**THE PROBLEM:**
Print every line of the rows below word for word, leaving out the pictures.

=== DATA PROVIDED ===

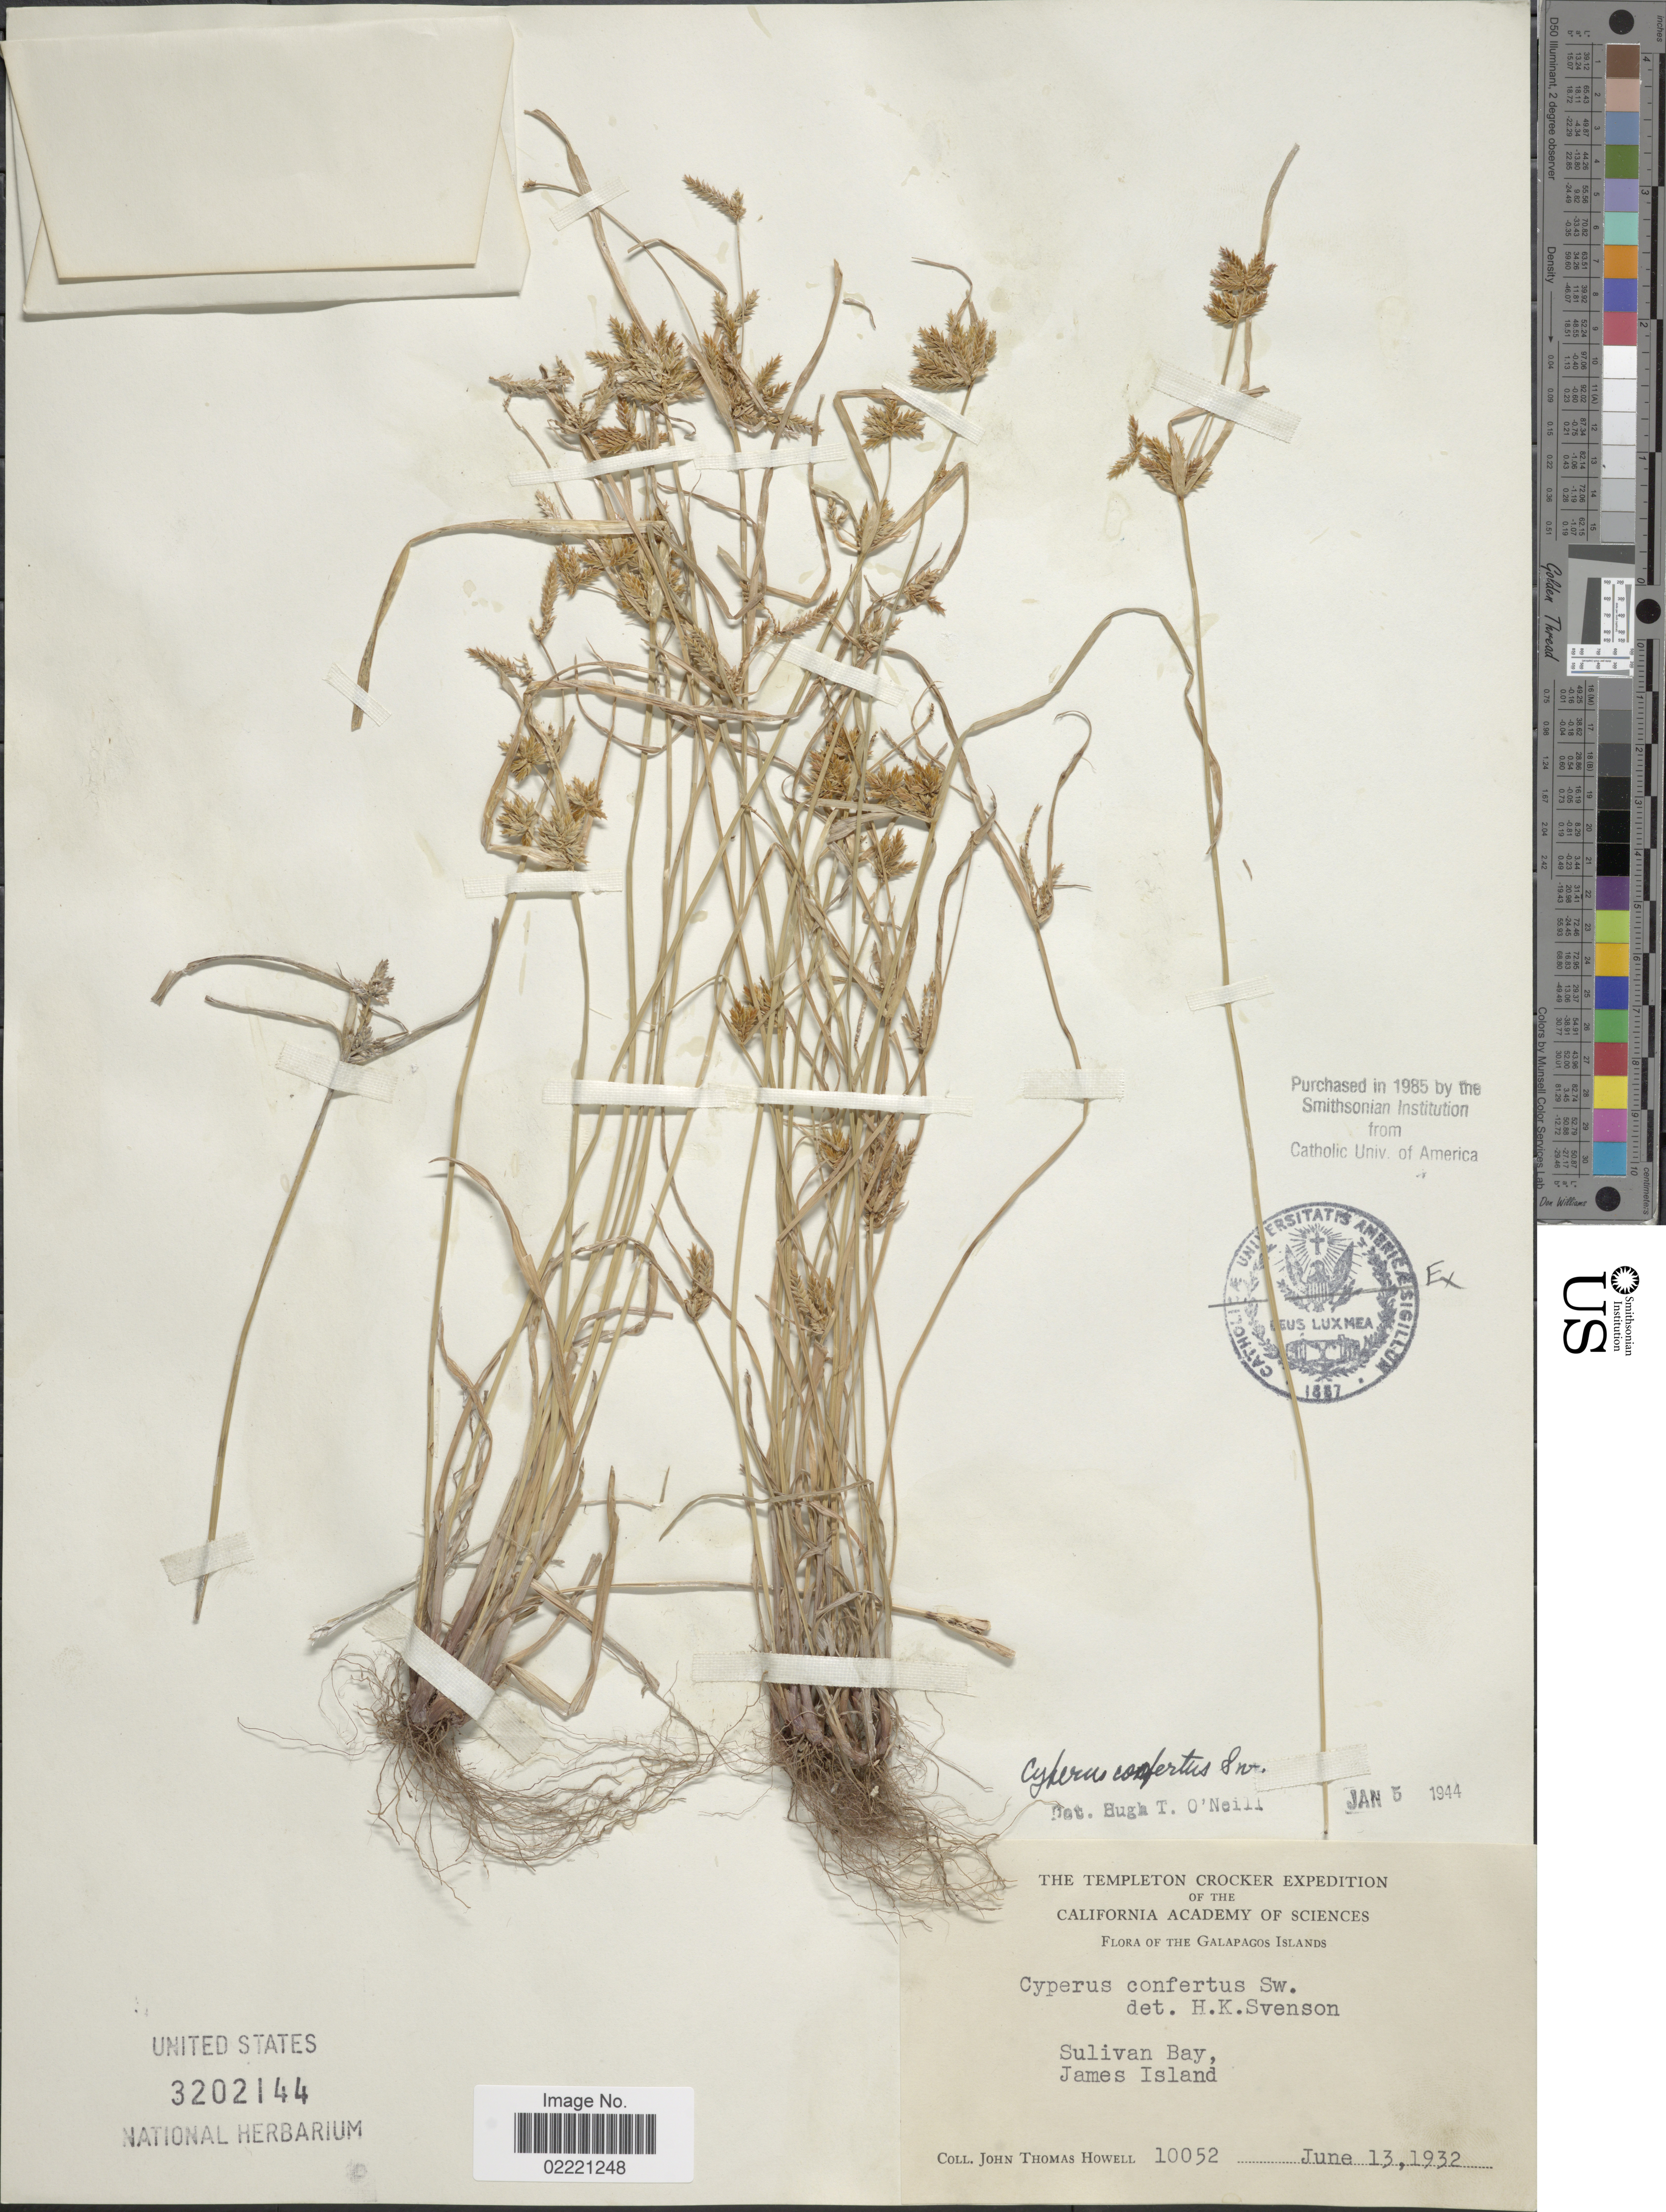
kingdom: Plantae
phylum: Tracheophyta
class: Liliopsida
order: Poales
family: Cyperaceae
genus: Cyperus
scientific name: Cyperus confertus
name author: Sw.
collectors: J. T. Howell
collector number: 10052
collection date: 1932-06-13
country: Ecuador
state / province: Colón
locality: Galapagos Islands, Sulivan Bay, James Island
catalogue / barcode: US 3202144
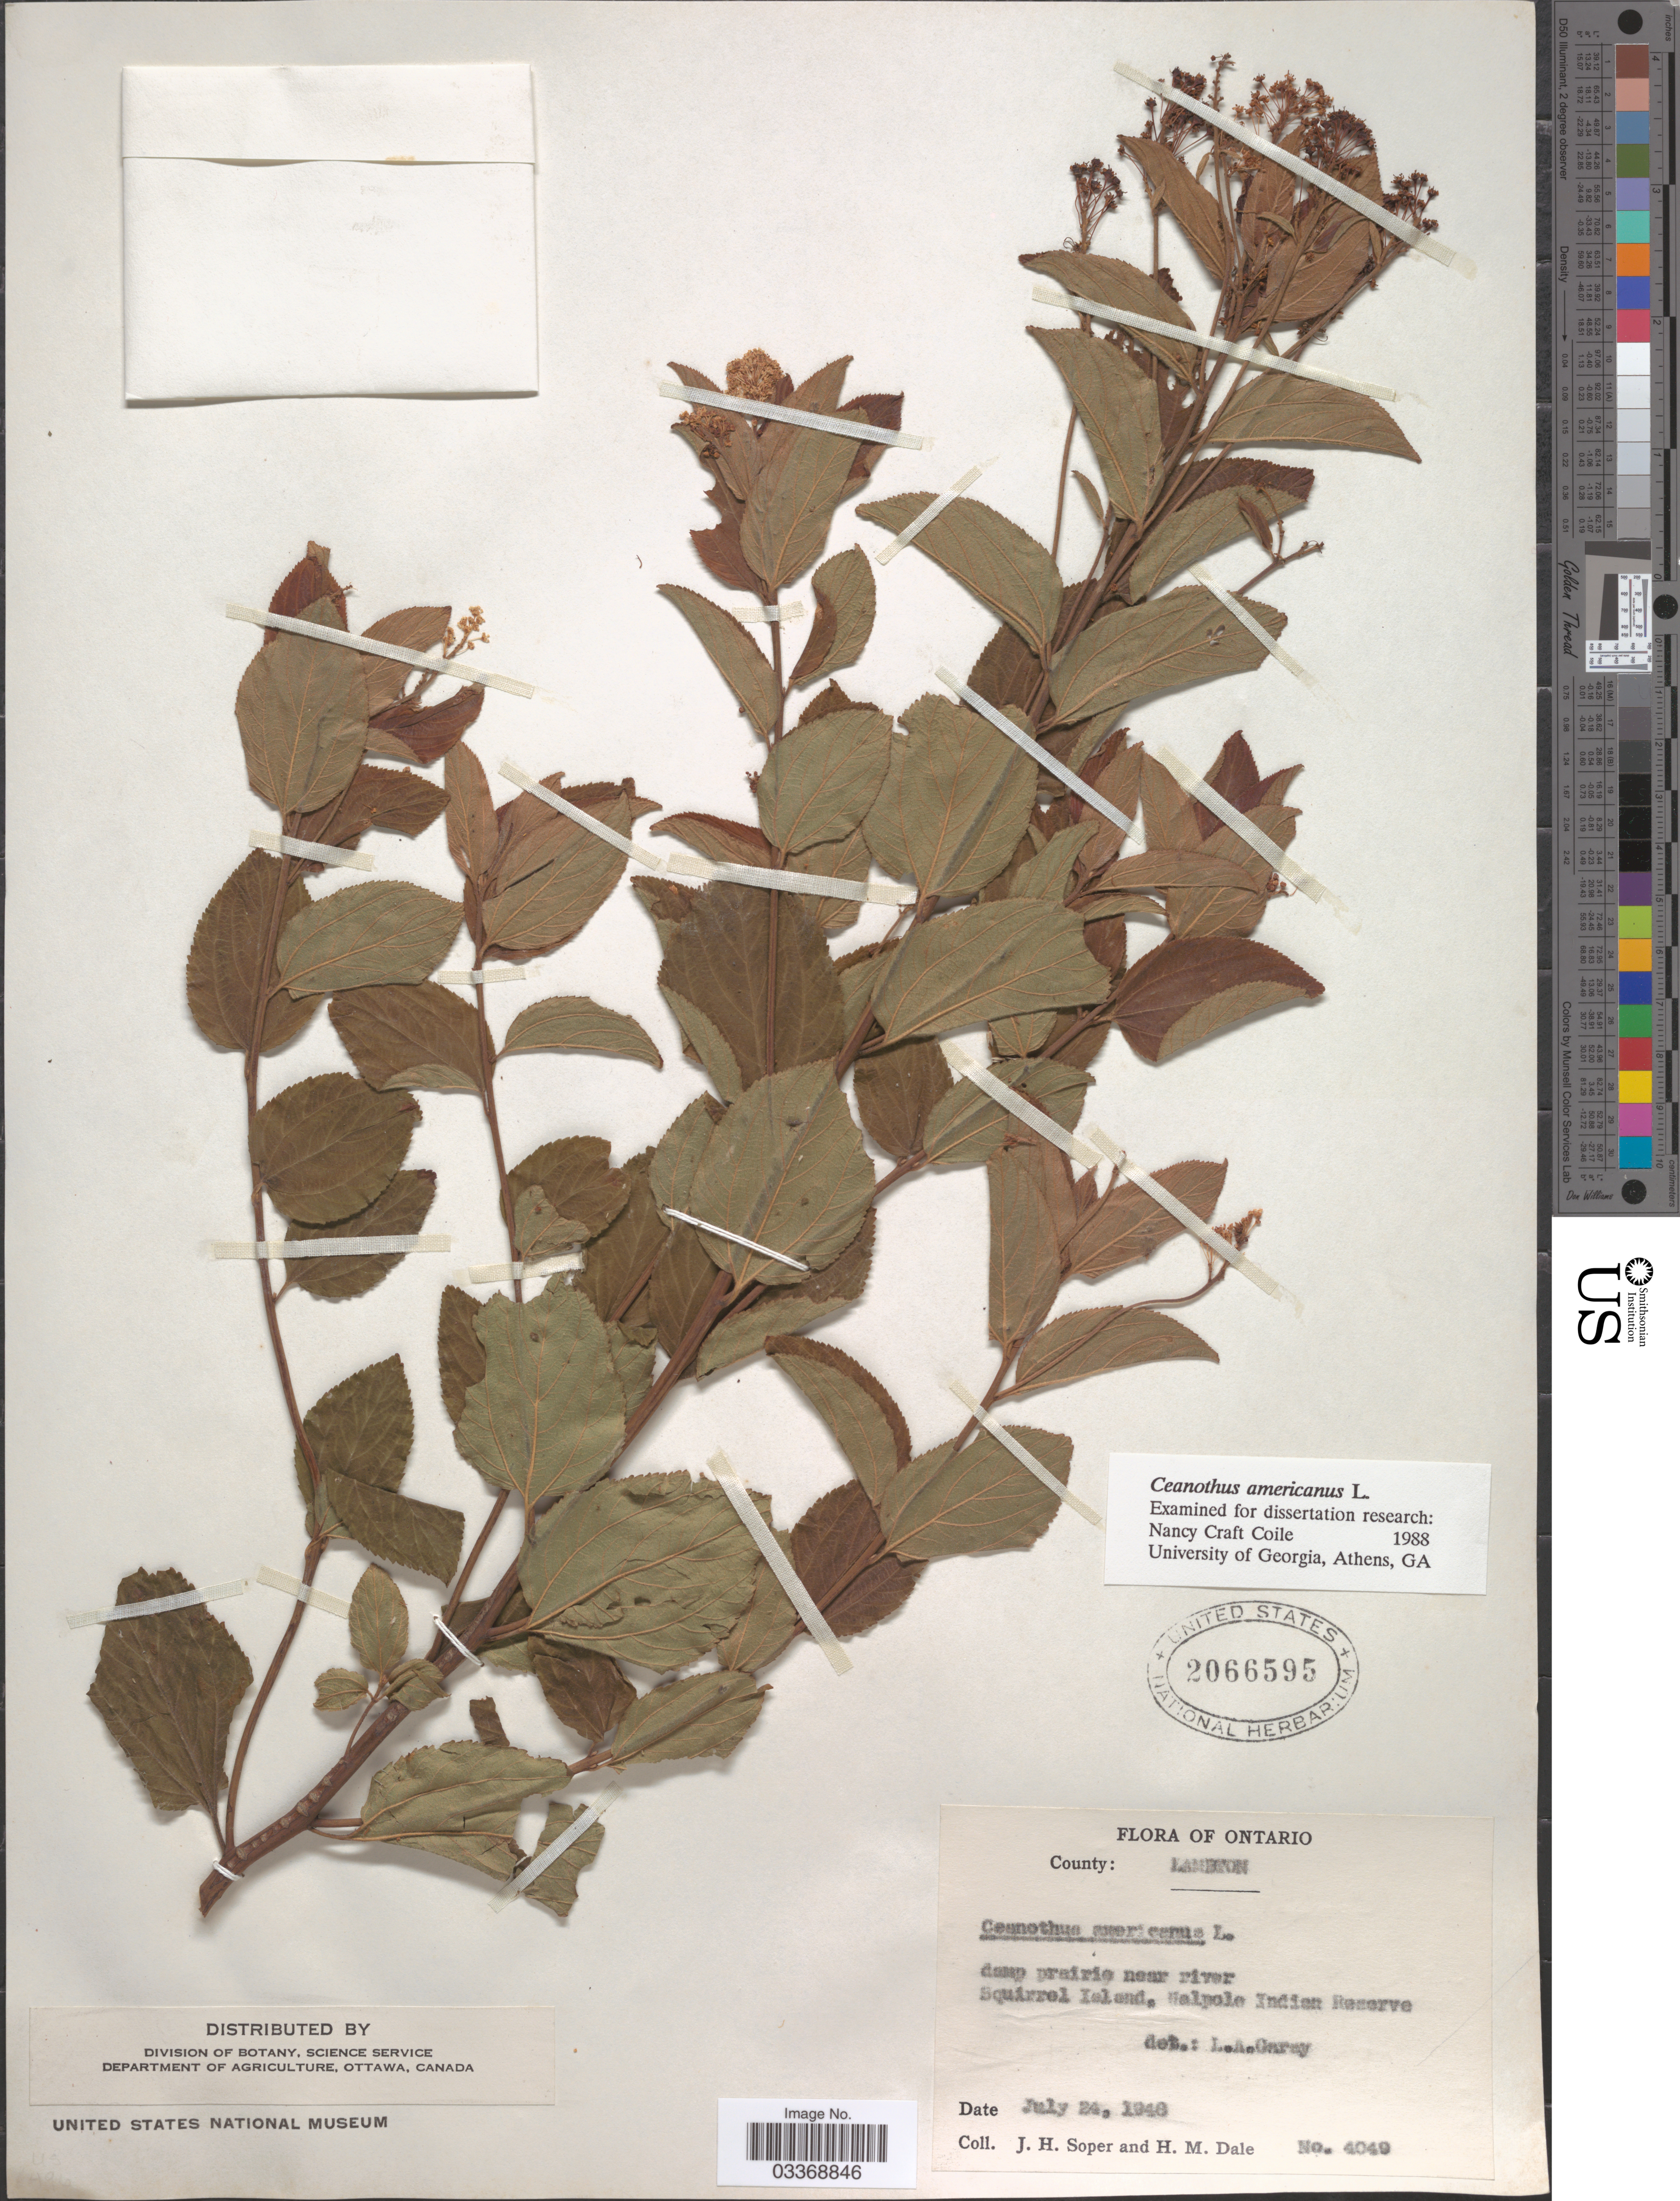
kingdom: Plantae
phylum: Tracheophyta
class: Magnoliopsida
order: Rosales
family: Rhamnaceae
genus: Ceanothus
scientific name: Ceanothus americanus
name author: L.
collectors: J. H. Soper & H. M. Dale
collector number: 4049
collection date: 1948-07-24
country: Canada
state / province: Ontario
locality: County: Lambton. Near river, Squirrel Island, Walpole Indian Reserve.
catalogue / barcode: US 2066595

===

**EXPECTED ANSWER:**
kingdom: Plantae
phylum: Tracheophyta
class: Liliopsida
order: Poales
family: Cyperaceae
genus: Cyperus
scientific name: Cyperus confertus
name author: Sw.
collectors: J. T. Howell
collector number: 10052
collection date: 1932-06-13
country: Ecuador
state / province: Colón
locality: Galapagos Islands, Sulivan Bay, James Island
catalogue / barcode: US 3202144
kingdom: Plantae
phylum: Tracheophyta
class: Magnoliopsida
order: Rosales
family: Rhamnaceae
genus: Ceanothus
scientific name: Ceanothus americanus
name author: L.
collectors: J. H. Soper & H. M. Dale
collector number: 4049
collection date: 1948-07-24
country: Canada
state / province: Ontario
locality: County: Lambton. Near river, Squirrel Island, Walpole Indian Reserve.
catalogue / barcode: US 2066595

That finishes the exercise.